One of the most tempting things to do when you are financially stuck is to borrow from your retirement fund. However, borrowing from your retirement plan can come with serious consequences, and might be a serious money mistake. You have to factor in the cost of lost opportunity (since that money isn’t working on your behalf anymore) on top of considerations that involve fees and interested associated with borrowing against your retirement fund. However, in some instances, it might make sense to borrow from your retirement account.

The Best Reasons to Borrow from Your Retirement Account

If you have truly exhausted other options, and your retirement account can pull you back from the brink of financial insolvency, you it might not be the end of the world to borrow from your retirement account. In some cases, if you have a great deal of credit card debt, it might make sense to borrow against your retirement account. This is because you will get a smaller interest rate, and you might be able to repay your obligation quicker with the smaller rate — and save money over paying a high interest rate.

True financial emergencies can sometimes be solved by borrowing from your retirement account. However, you need to make sure that you are really going to be solving a problem and getting back on your feet. If the retirement account loan only prolongs the inevitable, you’re better off leaving the money in there; in many cases, a large portion of your retirement account is protected in bankruptcy.
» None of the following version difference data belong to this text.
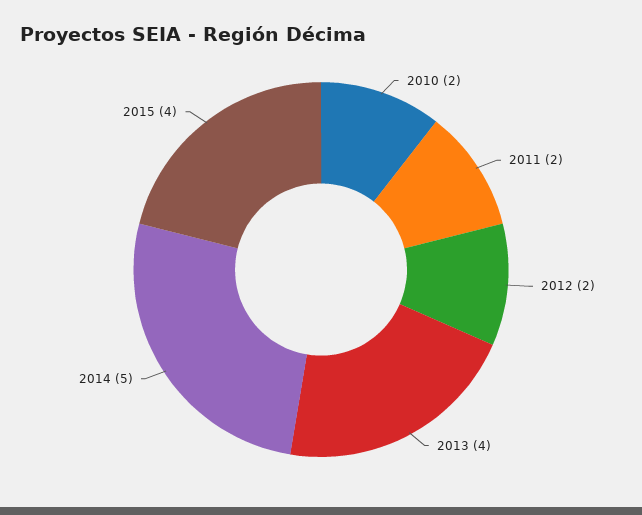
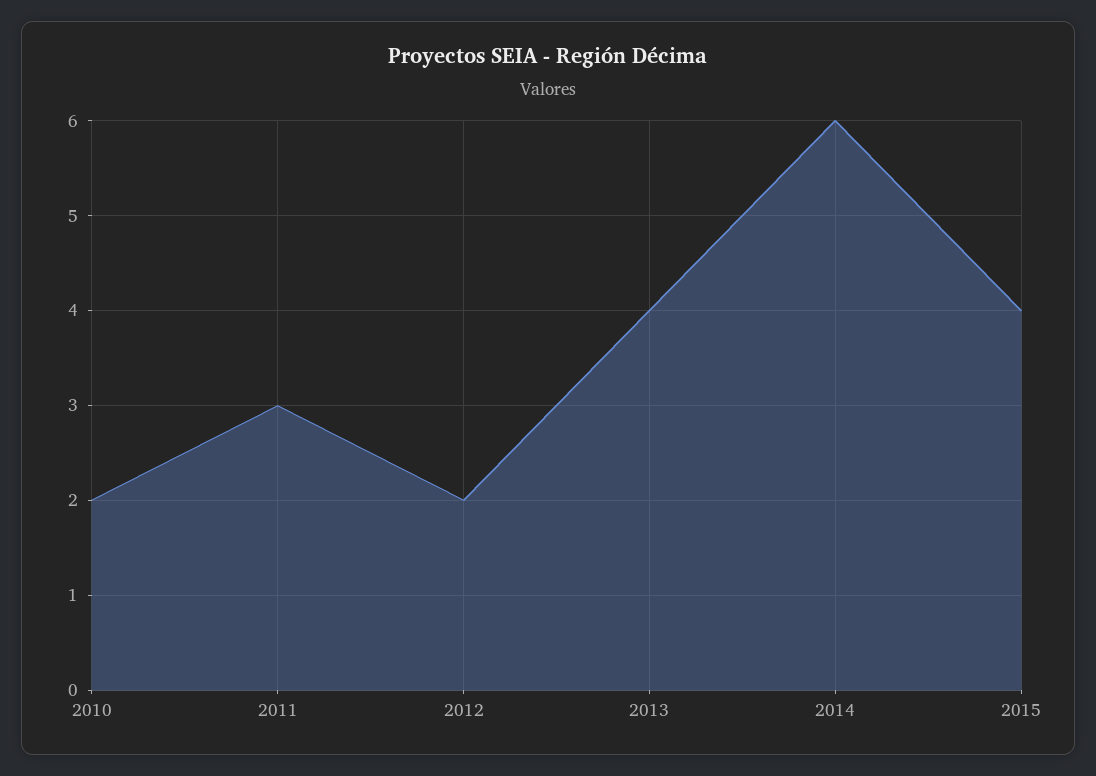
  {
    "2010": 2,
-   "2011": 2,
+   "2011": 3,
    "2012": 2,
    "2013": 4,
-   "2014": 5,
+   "2014": 6,
    "2015": 4
  }

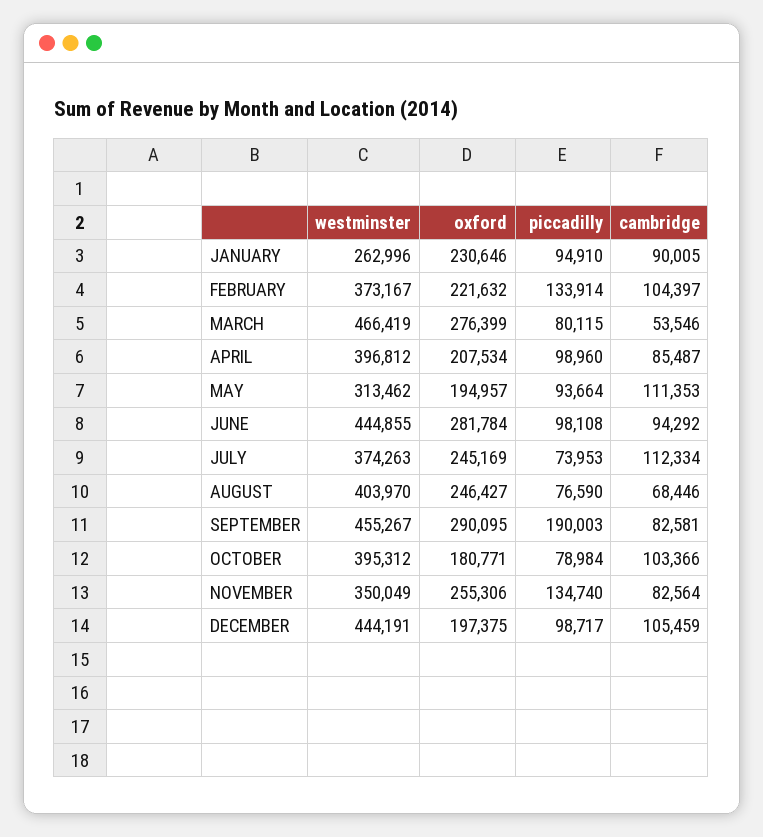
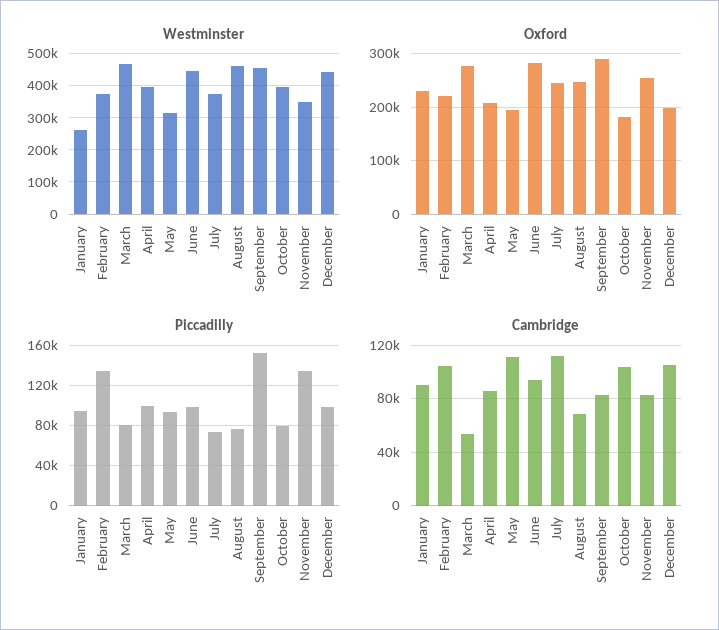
  {
    "westminster": {
      "JANUARY": 262996,
      "FEBRUARY": 373167,
      "MARCH": 466419,
      "APRIL": 396812,
      "MAY": 313462,
      "JUNE": 444855,
      "JULY": 374263,
-     "AUGUST": 403970,
+     "AUGUST": 460000,
      "SEPTEMBER": 455267,
      "OCTOBER": 395312,
      "NOVEMBER": 350049,
      "DECEMBER": 444191
    },
    "oxford": {
      "JANUARY": 230646,
      "FEBRUARY": 221632,
      "MARCH": 276399,
      "APRIL": 207534,
      "MAY": 194957,
      "JUNE": 281784,
      "JULY": 245169,
      "AUGUST": 246427,
      "SEPTEMBER": 290095,
      "OCTOBER": 180771,
      "NOVEMBER": 255306,
      "DECEMBER": 197375
    },
    "piccadilly": {
      "JANUARY": 94910,
      "FEBRUARY": 133914,
      "MARCH": 80115,
      "APRIL": 98960,
      "MAY": 93664,
      "JUNE": 98108,
      "JULY": 73953,
      "AUGUST": 76590,
-     "SEPTEMBER": 190003,
+     "SEPTEMBER": 150000,
      "OCTOBER": 78984,
      "NOVEMBER": 134740,
      "DECEMBER": 98717
    },
    "cambridge": {
      "JANUARY": 90005,
      "FEBRUARY": 104397,
      "MARCH": 53546,
      "APRIL": 85487,
      "MAY": 111353,
      "JUNE": 94292,
      "JULY": 112334,
      "AUGUST": 68446,
      "SEPTEMBER": 82581,
      "OCTOBER": 103366,
      "NOVEMBER": 82564,
      "DECEMBER": 105459
    }
  }

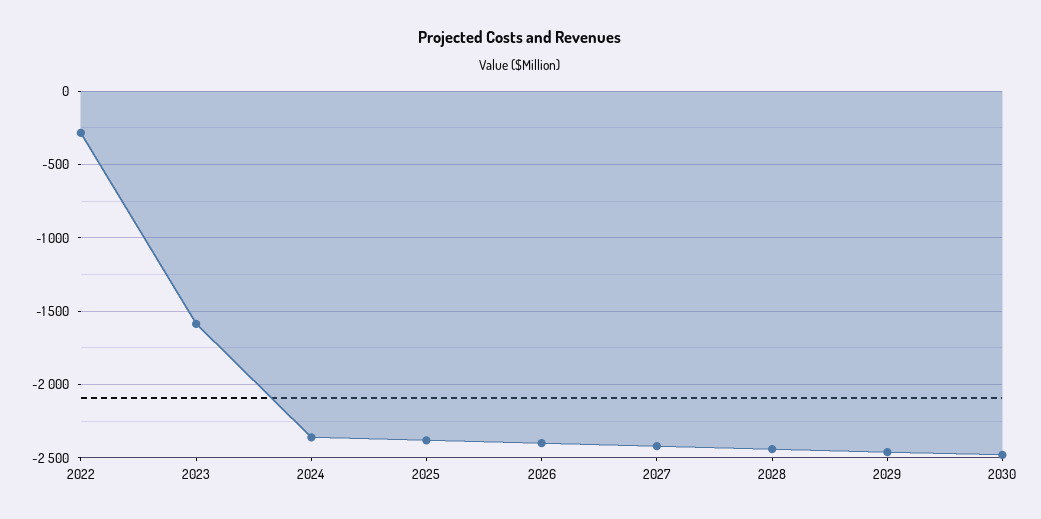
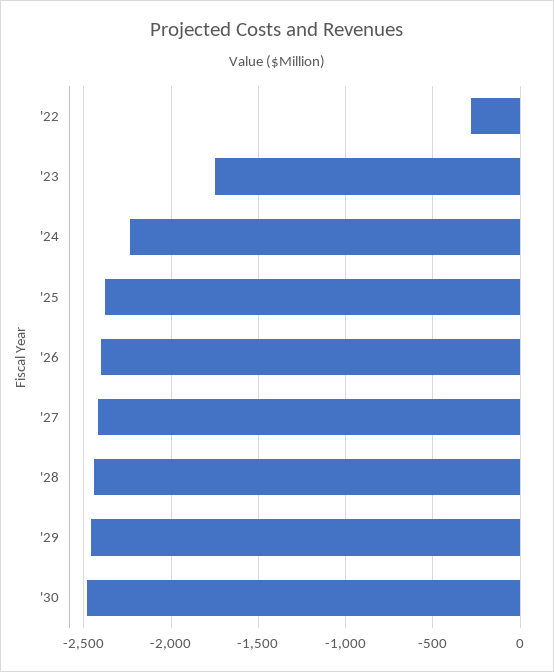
  {
    "2022": -300,
-   "2023": -1600,
+   "2023": -1750,
-   "2024": -2350,
+   "2024": -2250,
    "2025": -2400,
    "2026": -2400,
    "2027": -2400,
    "2028": -2450,
    "2029": -2450,
    "2030": -2500
  }

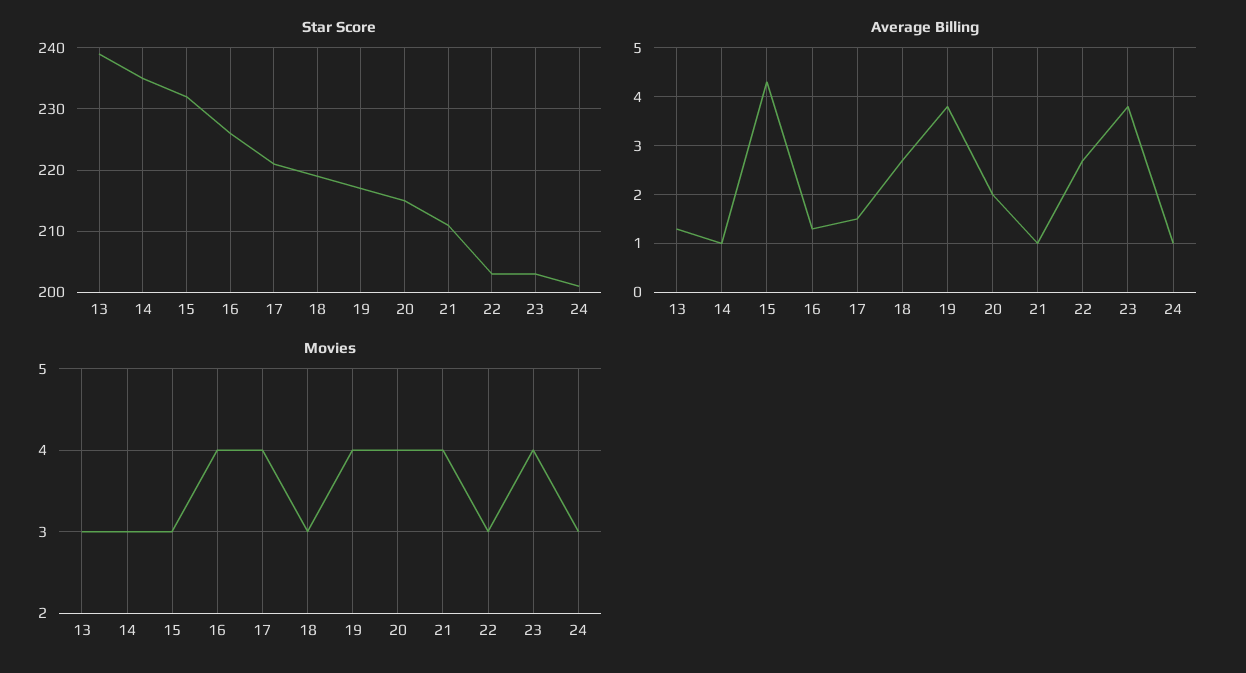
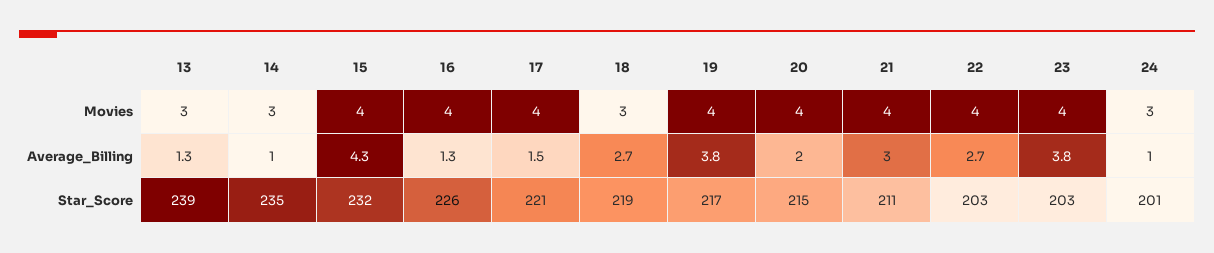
  {
    "Star Score": {
      "13": 239,
      "14": 235,
      "15": 232,
      "16": 226,
      "17": 221,
      "18": 219,
      "19": 217,
      "20": 215,
      "21": 211,
      "22": 203,
      "23": 203,
      "24": 201
    },
    "Average Billing": {
      "13": 1.3,
      "14": 1,
      "15": 4.3,
      "16": 1.3,
      "17": 1.5,
      "18": 2.7,
      "19": 3.8,
      "20": 2,
-     "21": 1,
+     "21": 3,
      "22": 2.7,
      "23": 3.8,
      "24": 1
    },
    "Movies": {
      "13": 3,
      "14": 3,
-     "15": 3,
+     "15": 4,
      "16": 4,
      "17": 4,
      "18": 3,
      "19": 4,
      "20": 4,
      "21": 4,
-     "22": 3,
+     "22": 4,
      "23": 4,
      "24": 3
    }
  }

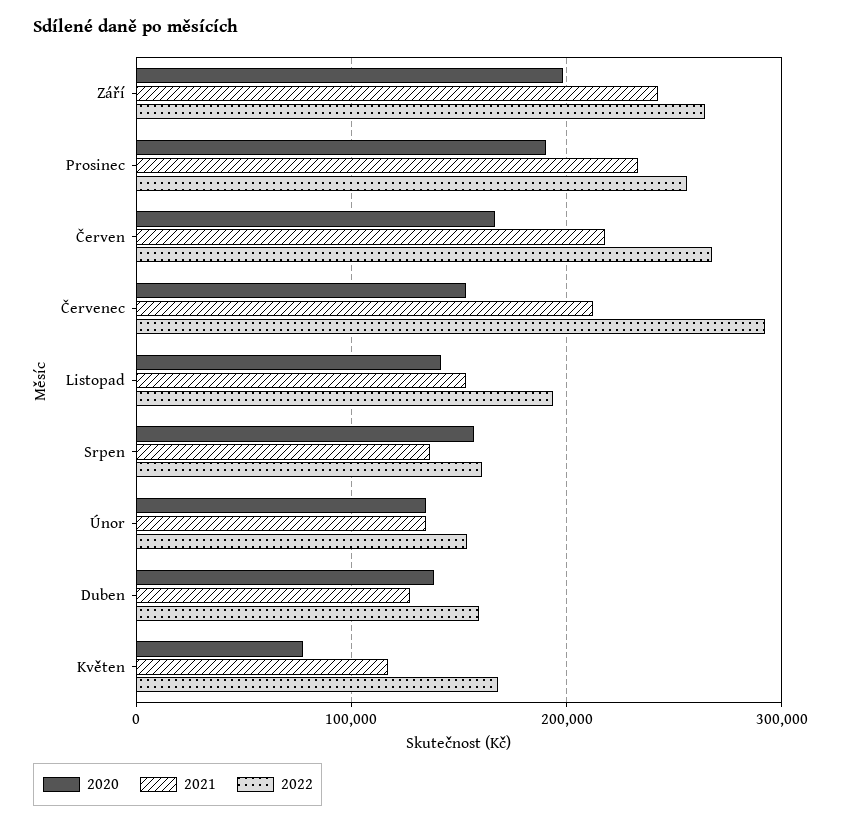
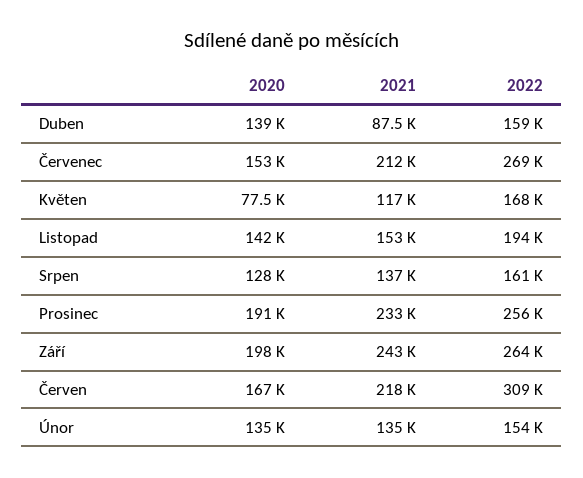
  {
    "2020": {
      "Září": 198000,
      "Prosinec": 191000,
      "Červen": 167000,
      "Červenec": 153000,
      "Listopad": 142000,
-     "Srpen": 160000,
+     "Srpen": 128000,
      "Únor": 135000,
      "Duben": 139000,
      "Květen": 77500
    },
    "2021": {
      "Září": 243000,
      "Prosinec": 233000,
      "Červen": 218000,
      "Červenec": 212000,
      "Listopad": 153000,
      "Srpen": 137000,
      "Únor": 135000,
-     "Duben": 130000,
+     "Duben": 87500,
      "Květen": 117000
    },
    "2022": {
      "Září": 264000,
      "Prosinec": 256000,
-     "Červen": 270000,
+     "Červen": 309000,
-     "Červenec": 290000,
+     "Červenec": 269000,
      "Listopad": 194000,
      "Srpen": 161000,
      "Únor": 154000,
      "Duben": 159000,
      "Květen": 168000
    }
  }

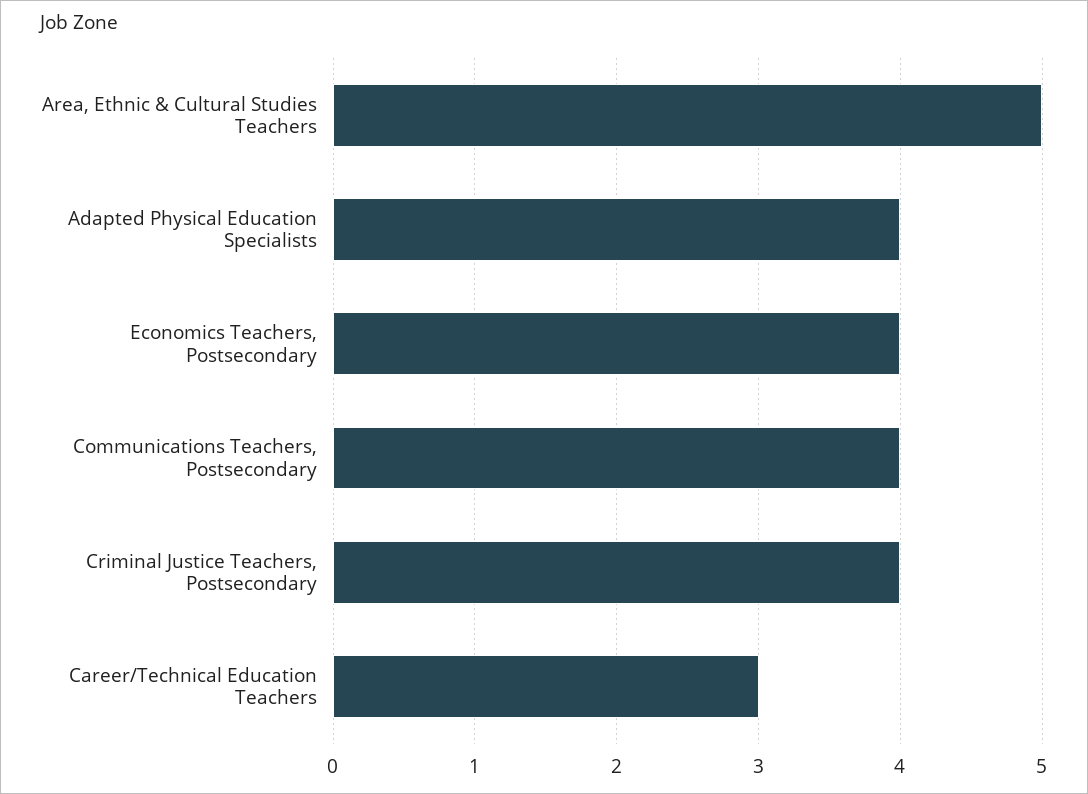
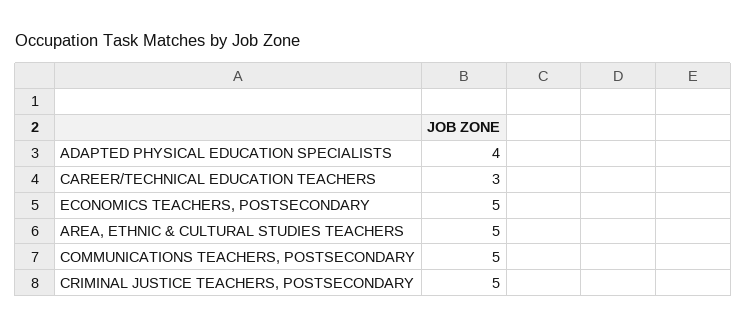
  {
    "Area, Ethnic & Cultural Studies Teachers": 5,
    "Adapted Physical Education Specialists": 4,
-   "Economics Teachers, Postsecondary": 4,
+   "Economics Teachers, Postsecondary": 5,
-   "Communications Teachers, Postsecondary": 4,
+   "Communications Teachers, Postsecondary": 5,
-   "Criminal Justice Teachers, Postsecondary": 4,
+   "Criminal Justice Teachers, Postsecondary": 5,
    "Career/Technical Education Teachers": 3
  }

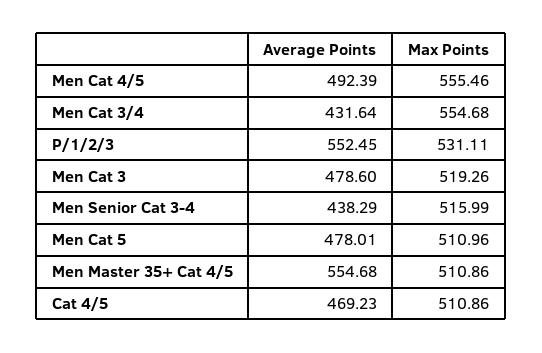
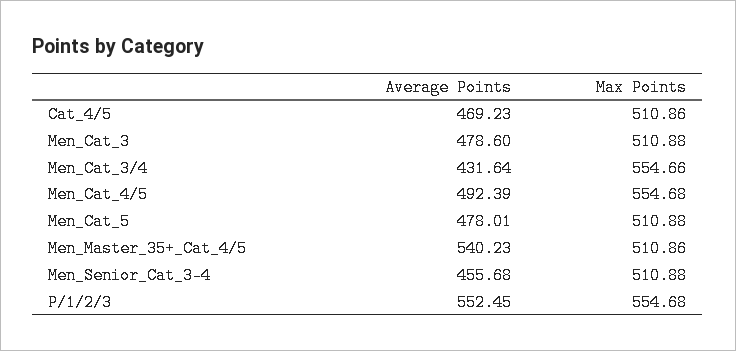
  {
    "Average Points": {
      "Men Cat 4/5": 492.39,
      "Men Cat 3/4": 431.64,
      "P/1/2/3": 552.45,
      "Men Cat 3": 478.6,
-     "Men Senior Cat 3-4": 438.29,
+     "Men Senior Cat 3-4": 455.68,
      "Men Cat 5": 478.01,
-     "Men Master 35+ Cat 4/5": 554.68,
+     "Men Master 35+ Cat 4/5": 540.23,
      "Cat 4/5": 469.23
    },
    "Max Points": {
-     "Men Cat 4/5": 555.46,
+     "Men Cat 4/5": 554.68,
-     "Men Cat 3/4": 554.68,
+     "Men Cat 3/4": 554.66,
-     "P/1/2/3": 531.11,
+     "P/1/2/3": 554.68,
-     "Men Cat 3": 519.26,
+     "Men Cat 3": 510.88,
-     "Men Senior Cat 3-4": 515.99,
+     "Men Senior Cat 3-4": 510.88,
-     "Men Cat 5": 510.96,
+     "Men Cat 5": 510.88,
      "Men Master 35+ Cat 4/5": 510.86,
      "Cat 4/5": 510.86
    }
  }

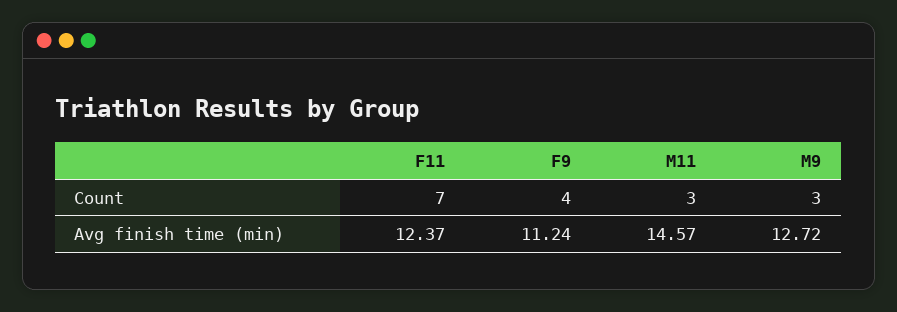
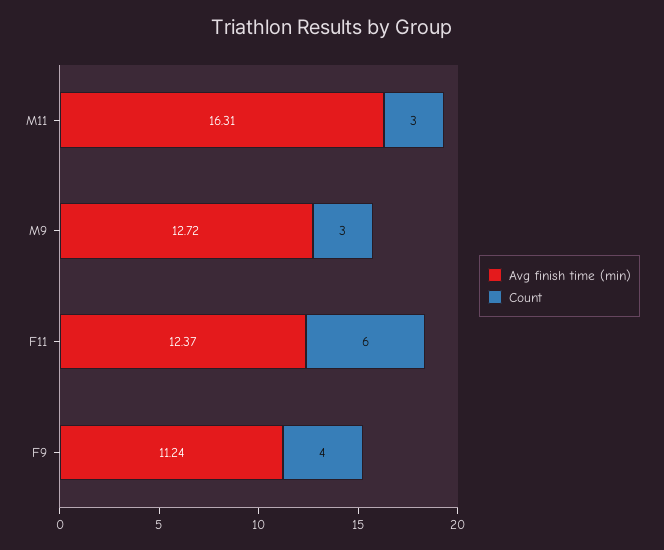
  {
    "Count": {
-     "F11": 7,
+     "F11": 6,
      "F9": 4,
      "M11": 3,
      "M9": 3
    },
    "Avg finish time (min)": {
      "F11": 12.37,
      "F9": 11.24,
-     "M11": 14.57,
+     "M11": 16.31,
      "M9": 12.72
    }
  }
The Worst Reasons to Borrow from Your Retirement Account

As you might imagine, borrowing from your retirement account to fund things that aren’t necessities is a really bad idea. It’s also a bad idea to turn to your retirement account first. Just because you plan to “pay interest to yourself” is not a good reason to borrow from your retirement account. The fact that you want to go on vacation, buy a new boat, or get a big screen TV are not good reasons, either. Even borrowing for a wedding, or to pay taxes, may not be the best idea. There are usually payment plans you can use for big expenditures, and the government has payment plans that allow you to make installment payments without the need to dip into your retirement account. You should be trying to max out your retirement account, not withdraw more from it.

Paying Back Your Retirement Account Loan

If you do borrow from your retirement account, you need to make sure that you understand the terms. If you don’t repay your retirement account loan as specified, it turns into a withdrawal — and that comes with penalties and taxes. Those come on top of the loan fees you already paid when you originated the loan against your retirement account. It’s something to consider.

Also, if you change jobs, get fired/laid off, or quit while the loan is still outstanding, you might be required to repay the entire remaining balance all at once. That can cause it’s own problems.

Before you decide to borrow against your retirement account, organize your finances, weigh all the options, and consider the consequences. You may decide it’s not worth it.